A 70-year-old woman presented with a 1-week history of dyspnea and cough productive of yellowish sputum. She had previously presented multiple times with similar symptoms. Clinical examination revealed coarse crepitations in both lungs, most severe at the lung bases. A chest radiograph was performed, which showed bronchiectasis in the lower zones of both lungs, more severe on the right side (Fig. 1, white arrow). Both lungs were hyper-inflated with flattening of the diaphragm (Fig. 1, arrowheads). There was dextrocardia. The gastric bubble was seen below the left hemi-diaphragm (Fig. 1, black arrow). The chest radiograph findings were those of Kartagener syndrome. The normal location of the gastric bubble below the left hemi-diaphragm excluded situs inversus. Sputum culture grew Pseudomonas aeruginosa. This patient had Kartagener syndrome with infective exacerbation of bronchiectasis. She subsequently showed clinical improvement with antibiotics, supportive care and chest physiotherapy.

Fig. 1
figure 1

Chest radiograph showed bronchiectasis in the lower zones of both lungs, more severe on the right side (white arrow). Both lungs were hyper-inflated with flattening of the diaphragm (arrowheads). There was dextrocardia. The gastric bubble was seen below the left hemi-diaphragm (black arrow)

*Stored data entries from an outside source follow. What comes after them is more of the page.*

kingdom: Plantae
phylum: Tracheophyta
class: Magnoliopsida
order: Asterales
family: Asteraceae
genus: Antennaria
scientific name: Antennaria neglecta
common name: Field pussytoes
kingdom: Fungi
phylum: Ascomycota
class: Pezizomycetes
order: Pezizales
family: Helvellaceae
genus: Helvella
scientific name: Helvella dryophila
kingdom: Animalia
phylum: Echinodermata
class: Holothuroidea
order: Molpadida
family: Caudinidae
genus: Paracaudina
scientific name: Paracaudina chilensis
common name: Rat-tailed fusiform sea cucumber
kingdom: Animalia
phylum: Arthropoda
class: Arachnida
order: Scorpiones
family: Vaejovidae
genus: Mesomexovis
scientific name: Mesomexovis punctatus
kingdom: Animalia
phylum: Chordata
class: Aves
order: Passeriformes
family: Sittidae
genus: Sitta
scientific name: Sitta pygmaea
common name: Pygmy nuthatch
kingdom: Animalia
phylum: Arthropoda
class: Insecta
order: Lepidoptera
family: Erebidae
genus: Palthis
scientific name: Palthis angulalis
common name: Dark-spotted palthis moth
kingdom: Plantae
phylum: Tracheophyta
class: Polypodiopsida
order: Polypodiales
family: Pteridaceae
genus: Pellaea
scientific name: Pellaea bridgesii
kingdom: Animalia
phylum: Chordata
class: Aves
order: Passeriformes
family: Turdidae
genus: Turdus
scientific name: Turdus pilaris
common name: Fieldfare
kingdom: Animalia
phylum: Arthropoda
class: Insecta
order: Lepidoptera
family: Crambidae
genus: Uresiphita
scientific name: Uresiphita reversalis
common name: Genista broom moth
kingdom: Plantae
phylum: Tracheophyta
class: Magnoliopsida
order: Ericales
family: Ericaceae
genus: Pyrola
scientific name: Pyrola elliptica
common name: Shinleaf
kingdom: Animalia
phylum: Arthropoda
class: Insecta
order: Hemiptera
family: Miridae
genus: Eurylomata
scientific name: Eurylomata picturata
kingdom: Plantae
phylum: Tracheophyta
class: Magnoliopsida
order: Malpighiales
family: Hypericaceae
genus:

Kartagener syndrome, also known as primary ciliary dyskinesia, is an autosomal recessive disorder characterized by a triad of bronchiectasis, dextrocardia/situs inversus and sinusitis, with defective ciliary motility as the underlying cause [1, 2]. Situs inversus, not present in this patient, may be present in up to 50 % of patients with Kartagener syndrome [1]. Patients with Kartagener syndrome often have multiple episodes of respiratory tract infection and exacerbation of bronchiectasis due to poor mucociliary clearance. The most useful and convenient diagnostic clue for Kartagener syndrome is the chest radiograph findings of bronchiectasis and dextrocardia/situs inversus.

Bronchiectasis refers to irreversible abnormal dilatation of the bronchi and bronchioles due to repeated infection and inflammation of the airways. This is clinically suspected in patients who present with chronic cough productive of purulent sputum and coarse crackles in the lungs. High resolution computed tomography (HRCT) scan of the chest is currently the most frequently used test to diagnose bronchiectasis and has replaced contrast bronchography [3]. A feature of bronchiectasis on HRCT scan is abnormally dilated bronchi that are bigger than the adjacent bronchial arteries, giving a signet ring appearance [3]. There is also an absence of normal tapering of the bronchial diameter towards the periphery.

In situs inversus totalis, there is a complete transposition of thoracic and abdominal organs. Although situs inversus totalis can easily be overlooked in a busy clinical practice, there are clinical signs that can provide valuable clues for the presence of this condition. For instance, the liver may be felt below the anterior costal margin in the left upper abdomen. The left kidney is, therefore, lower than the right kidney due to the presence of the liver. In a man, the right testis will be lower than the left testis because of a reversal of right and left testicular venous drainage, with the right testicular vein draining into the renal vein instead of the inferior vena cava.